Michael Hudson aptly describes "Trump's Infrastructure Plan" as "Developer Welfare." He describes how the Wall Street-financed construction of the 2nd Avenue line in New York City benefits the landlords along the line -- who are already raising rents on the people who were supposed to benefit from the line! And of course the MTA financed 2nd Avenue by borrowing from banksters, and now will be paying banksters interest in perpetuity. And that's the kind of "infrastructure" you'll see from Mr. Trump -- infrastructure that doesn't actually help ordinary Americans, but helps banksters and landlords, who seem to be his real constituency.
Spencer Woodman at The Intercept now finds eight U.S. states contemplating laws criminalizing peaceful protest in some way. What do they have to be afraid of? Well, North Dakota is mulling whether to make it OK to run over a protestor "accidentally," and supporters of that initiative actually have the cojones to tell you that the momentarily-successful Standing Rock protests make such legislation necessary! You know what else might make Standing Rock-style protests go away? Committing to renewable energy sources like solar and wind. Of course, big fossil fuel corporations think there's no money in that, but they're wrong.
Fox News poll shows the Affordable Care Act is actually more popular than Donald Trump right now. And finding that 50% approvals for the ACA is fairly unprecedented -- during that interminable debate over the matter in 2009 and 2010, you couldn't find even 40% approval for the thing (though, as the "liberal" media usually ignored, a lot of folks, and not all of them liberals, disapproved of it because it wasn't single-payer). Could it be that folks like something better as soon as they fear they're going to lose it? Or that Republicans have failed so badly at convincing people they can do better? It's probably both.
Lost in the brouhaha over "grizzly bears" at Betsy DeVos's last confirmation hearing was her apparent conviction that disabled students shouldn't get equal access to public education under the law, which conviction not only runs afoul of over 40-year-old federal law, but also of basic human decency. Privatize the whole system, as Mr. DeVos is eager to do, and you're likely to have a crapload of corrupt charter schools taking public money to break public laws. Anyone else think we ought to just commit to making our public services be the best they can be, instead of giving in to the promises of snake oil salesfolk?

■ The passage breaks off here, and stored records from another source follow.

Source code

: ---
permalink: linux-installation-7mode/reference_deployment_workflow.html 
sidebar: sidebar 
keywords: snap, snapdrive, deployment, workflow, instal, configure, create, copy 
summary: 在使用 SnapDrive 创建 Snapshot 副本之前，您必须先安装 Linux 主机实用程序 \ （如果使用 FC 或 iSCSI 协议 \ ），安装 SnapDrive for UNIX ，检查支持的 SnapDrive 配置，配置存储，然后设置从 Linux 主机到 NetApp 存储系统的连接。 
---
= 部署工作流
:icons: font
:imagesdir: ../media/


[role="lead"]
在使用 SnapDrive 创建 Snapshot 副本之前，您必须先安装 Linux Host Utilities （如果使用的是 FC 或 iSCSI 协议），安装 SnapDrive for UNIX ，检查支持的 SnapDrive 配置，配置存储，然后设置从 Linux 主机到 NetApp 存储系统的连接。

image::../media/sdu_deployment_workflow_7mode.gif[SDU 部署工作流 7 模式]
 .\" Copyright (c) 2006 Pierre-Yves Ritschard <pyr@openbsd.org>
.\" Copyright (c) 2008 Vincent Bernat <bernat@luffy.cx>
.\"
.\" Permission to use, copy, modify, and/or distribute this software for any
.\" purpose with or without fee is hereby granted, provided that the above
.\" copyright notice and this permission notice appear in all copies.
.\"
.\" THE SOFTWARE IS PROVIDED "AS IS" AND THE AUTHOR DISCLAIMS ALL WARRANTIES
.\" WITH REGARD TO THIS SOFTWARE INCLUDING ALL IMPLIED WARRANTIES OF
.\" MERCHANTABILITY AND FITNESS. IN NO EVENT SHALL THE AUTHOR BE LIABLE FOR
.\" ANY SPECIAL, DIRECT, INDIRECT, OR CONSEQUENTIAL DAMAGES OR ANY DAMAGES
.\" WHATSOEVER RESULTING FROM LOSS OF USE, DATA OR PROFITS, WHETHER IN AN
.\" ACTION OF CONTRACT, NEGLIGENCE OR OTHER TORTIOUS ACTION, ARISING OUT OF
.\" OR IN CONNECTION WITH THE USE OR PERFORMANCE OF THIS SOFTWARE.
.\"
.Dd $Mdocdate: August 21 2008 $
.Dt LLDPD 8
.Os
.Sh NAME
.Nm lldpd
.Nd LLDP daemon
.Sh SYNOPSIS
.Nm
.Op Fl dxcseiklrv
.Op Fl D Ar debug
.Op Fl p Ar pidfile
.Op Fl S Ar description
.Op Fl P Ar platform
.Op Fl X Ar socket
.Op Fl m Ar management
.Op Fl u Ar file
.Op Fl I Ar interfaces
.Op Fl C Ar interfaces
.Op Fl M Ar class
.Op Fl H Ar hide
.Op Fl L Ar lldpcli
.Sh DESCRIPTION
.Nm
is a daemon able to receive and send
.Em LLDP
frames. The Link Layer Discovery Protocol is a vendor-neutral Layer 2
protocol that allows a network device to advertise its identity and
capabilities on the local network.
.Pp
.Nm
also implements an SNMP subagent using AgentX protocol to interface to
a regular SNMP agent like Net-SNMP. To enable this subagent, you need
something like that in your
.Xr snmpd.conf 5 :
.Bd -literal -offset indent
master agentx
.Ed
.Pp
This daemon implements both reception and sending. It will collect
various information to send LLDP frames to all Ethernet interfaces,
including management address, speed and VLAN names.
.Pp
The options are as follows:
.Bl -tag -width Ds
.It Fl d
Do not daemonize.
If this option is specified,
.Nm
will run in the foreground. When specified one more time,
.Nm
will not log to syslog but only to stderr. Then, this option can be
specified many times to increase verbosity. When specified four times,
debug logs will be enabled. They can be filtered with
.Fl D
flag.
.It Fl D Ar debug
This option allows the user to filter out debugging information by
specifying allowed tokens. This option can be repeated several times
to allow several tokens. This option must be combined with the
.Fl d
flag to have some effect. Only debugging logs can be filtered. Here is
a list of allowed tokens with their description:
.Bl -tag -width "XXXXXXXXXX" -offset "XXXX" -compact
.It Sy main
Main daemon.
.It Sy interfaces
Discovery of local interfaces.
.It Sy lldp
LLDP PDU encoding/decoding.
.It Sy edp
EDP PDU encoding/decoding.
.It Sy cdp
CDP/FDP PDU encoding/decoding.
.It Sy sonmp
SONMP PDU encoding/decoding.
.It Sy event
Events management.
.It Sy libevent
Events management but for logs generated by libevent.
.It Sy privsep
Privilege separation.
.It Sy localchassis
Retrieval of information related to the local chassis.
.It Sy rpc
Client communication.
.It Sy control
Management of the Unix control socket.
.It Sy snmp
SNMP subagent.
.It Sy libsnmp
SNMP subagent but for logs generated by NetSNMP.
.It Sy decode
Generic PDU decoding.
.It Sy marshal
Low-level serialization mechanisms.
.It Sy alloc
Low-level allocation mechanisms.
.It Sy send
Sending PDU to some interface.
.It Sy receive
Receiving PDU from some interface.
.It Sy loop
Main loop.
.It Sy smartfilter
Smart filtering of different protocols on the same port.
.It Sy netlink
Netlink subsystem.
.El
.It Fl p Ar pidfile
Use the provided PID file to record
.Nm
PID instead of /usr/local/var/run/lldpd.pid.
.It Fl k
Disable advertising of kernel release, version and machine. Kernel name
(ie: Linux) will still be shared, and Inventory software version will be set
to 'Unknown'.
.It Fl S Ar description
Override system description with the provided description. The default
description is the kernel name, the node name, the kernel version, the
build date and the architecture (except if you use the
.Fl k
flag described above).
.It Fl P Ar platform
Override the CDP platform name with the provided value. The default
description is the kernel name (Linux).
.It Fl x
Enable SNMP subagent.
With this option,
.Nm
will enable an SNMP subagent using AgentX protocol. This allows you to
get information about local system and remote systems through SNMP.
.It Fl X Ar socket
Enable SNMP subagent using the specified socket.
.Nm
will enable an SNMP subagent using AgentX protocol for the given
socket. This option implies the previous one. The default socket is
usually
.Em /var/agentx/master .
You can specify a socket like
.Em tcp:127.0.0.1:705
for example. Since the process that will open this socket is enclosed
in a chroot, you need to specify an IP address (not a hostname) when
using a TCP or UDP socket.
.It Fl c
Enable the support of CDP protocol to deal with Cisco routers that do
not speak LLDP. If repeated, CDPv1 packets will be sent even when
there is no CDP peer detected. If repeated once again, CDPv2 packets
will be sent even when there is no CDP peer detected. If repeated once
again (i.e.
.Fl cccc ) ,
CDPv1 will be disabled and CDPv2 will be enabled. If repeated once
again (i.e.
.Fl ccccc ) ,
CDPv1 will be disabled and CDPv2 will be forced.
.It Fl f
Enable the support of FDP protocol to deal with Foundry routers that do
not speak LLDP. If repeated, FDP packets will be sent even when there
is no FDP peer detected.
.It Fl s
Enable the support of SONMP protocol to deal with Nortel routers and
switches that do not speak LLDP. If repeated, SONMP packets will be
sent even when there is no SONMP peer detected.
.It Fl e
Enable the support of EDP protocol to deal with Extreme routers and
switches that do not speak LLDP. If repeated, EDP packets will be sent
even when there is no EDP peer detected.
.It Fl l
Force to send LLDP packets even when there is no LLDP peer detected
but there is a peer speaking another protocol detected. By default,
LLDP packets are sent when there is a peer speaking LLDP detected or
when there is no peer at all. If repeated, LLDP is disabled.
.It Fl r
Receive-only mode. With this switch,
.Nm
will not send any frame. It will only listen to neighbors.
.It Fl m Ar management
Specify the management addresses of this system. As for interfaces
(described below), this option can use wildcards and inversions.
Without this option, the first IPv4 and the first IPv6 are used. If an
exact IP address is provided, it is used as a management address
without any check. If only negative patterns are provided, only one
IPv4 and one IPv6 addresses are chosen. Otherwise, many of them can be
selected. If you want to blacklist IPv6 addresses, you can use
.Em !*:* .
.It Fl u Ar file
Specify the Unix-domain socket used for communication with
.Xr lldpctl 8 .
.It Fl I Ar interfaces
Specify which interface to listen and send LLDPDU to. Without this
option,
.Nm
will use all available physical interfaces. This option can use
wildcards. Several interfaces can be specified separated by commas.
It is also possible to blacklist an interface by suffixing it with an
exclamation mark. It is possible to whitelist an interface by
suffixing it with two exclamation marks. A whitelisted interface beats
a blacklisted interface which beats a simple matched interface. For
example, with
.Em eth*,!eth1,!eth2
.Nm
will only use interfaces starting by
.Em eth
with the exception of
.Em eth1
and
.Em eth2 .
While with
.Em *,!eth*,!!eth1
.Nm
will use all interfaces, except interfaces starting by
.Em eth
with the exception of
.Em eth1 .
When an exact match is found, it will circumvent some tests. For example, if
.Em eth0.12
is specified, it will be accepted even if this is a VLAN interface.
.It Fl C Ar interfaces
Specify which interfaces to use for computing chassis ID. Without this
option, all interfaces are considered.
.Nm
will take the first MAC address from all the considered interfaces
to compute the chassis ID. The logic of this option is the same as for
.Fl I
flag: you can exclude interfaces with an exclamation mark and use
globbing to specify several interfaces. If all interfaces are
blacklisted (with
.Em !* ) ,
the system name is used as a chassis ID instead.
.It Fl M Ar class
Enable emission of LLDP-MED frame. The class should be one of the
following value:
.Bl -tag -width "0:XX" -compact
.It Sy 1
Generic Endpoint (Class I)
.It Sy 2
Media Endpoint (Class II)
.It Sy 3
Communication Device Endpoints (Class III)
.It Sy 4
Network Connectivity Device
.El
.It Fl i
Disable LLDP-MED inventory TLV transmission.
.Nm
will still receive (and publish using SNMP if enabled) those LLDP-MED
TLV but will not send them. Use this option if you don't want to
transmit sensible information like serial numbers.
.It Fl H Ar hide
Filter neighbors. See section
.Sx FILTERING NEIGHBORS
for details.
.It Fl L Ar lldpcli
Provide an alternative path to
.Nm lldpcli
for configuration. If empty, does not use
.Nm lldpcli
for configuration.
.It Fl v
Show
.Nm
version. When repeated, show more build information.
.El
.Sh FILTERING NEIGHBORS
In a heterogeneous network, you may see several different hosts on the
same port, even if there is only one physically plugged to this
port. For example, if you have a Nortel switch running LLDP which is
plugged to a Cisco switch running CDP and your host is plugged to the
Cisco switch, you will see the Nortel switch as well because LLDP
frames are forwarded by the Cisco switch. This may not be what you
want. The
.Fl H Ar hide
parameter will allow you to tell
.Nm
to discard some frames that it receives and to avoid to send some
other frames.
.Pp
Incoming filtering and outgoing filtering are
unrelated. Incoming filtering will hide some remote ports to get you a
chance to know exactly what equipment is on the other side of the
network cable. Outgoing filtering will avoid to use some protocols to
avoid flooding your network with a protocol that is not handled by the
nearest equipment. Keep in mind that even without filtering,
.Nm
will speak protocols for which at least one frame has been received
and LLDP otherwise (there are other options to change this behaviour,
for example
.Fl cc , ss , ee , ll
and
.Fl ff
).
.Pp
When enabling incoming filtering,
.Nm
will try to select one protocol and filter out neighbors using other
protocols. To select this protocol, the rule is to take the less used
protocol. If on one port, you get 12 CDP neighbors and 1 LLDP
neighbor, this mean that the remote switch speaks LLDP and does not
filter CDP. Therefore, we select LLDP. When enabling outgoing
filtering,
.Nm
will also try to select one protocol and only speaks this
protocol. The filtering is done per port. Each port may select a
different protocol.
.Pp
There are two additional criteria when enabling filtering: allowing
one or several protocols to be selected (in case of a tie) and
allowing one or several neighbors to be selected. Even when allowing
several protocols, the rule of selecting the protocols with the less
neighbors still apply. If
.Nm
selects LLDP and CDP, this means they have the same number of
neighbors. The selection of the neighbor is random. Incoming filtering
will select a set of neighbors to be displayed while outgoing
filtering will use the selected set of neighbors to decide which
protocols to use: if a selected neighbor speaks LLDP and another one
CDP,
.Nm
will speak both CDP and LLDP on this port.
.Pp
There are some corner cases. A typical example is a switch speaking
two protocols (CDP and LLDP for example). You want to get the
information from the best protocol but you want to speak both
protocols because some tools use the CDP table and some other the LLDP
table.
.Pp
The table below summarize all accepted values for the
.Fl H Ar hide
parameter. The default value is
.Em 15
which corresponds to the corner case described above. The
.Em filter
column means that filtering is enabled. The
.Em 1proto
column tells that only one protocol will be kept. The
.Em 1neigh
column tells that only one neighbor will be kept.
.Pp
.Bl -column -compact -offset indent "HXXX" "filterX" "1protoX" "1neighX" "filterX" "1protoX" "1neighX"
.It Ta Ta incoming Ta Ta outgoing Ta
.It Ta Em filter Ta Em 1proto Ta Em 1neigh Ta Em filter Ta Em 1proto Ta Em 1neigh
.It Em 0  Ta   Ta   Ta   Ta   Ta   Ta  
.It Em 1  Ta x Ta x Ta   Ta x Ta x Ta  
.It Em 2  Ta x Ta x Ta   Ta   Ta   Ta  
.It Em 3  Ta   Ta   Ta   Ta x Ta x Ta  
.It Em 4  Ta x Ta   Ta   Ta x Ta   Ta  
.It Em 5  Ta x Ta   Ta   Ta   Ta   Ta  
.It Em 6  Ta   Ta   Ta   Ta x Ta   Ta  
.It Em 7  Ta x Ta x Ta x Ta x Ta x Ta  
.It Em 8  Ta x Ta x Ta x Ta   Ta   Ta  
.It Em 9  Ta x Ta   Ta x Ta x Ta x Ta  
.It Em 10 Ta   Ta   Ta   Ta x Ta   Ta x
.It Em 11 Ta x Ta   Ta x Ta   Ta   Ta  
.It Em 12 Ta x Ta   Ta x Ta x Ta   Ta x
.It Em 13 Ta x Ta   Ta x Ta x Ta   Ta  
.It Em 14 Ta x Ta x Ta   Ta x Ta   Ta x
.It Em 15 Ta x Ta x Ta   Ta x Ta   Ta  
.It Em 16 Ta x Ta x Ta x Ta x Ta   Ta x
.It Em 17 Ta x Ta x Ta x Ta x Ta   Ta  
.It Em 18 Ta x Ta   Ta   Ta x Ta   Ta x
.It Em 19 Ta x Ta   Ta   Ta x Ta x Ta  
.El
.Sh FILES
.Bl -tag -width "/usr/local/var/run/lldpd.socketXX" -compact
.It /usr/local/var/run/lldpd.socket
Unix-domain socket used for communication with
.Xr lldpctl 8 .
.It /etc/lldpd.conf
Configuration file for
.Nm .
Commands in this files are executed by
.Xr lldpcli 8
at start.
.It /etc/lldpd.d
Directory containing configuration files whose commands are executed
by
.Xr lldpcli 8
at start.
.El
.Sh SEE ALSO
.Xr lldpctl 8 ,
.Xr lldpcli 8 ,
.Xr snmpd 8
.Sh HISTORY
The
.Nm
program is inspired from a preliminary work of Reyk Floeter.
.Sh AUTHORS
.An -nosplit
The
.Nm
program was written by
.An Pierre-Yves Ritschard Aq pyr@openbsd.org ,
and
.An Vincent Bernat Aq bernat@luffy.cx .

Surprise, surprise, the U.S. District Court for the Middle District of Alabama has found the state guilty of "unconstitutional racial gerrymandering" in 12 state legislature districts (three Senate, nine House). Alabama will have to redraw those 12 districts before 2018, if they don't appeal, which they may do, even though the plaintiffs alleged that 36 districts were unconstitutional racial gerrymanders. Still, it's something that the state drew a dozen districts so badly that even Judge William Pryor (lately mooted as Mr. Trump's next choice for the U.S. Supreme Court) wasn't willing to explain them away.
Finally, San Antonio Spurs head coach Gregg Popovich lights into President Trump in a radio rant. You may not have known the five-time NBA champion head coach was also a champion of civilization, but he is, declaring that "respect has to be earned," that "if our children would've said (what Mr. Trump said when he mocked a disabled reporter)" he'd have "grounded" them, that "the people around (Mr. Trump)...have the cynical approach and disingenuous attitude to really defend him and try to make it look like he didn't say what he said," and that Mr. Trump can't reach out to people he's hurt or offended because "bullies don't do that." And I haven't heard this anywhere else: "Instead of honoring the 117 people behind him (who died in the line of duty) where he was speaking (at the CIA offices), he talked about the size of the (inauguration) crowd." So what's Mr. Trump gonna do? Call Pop a loser?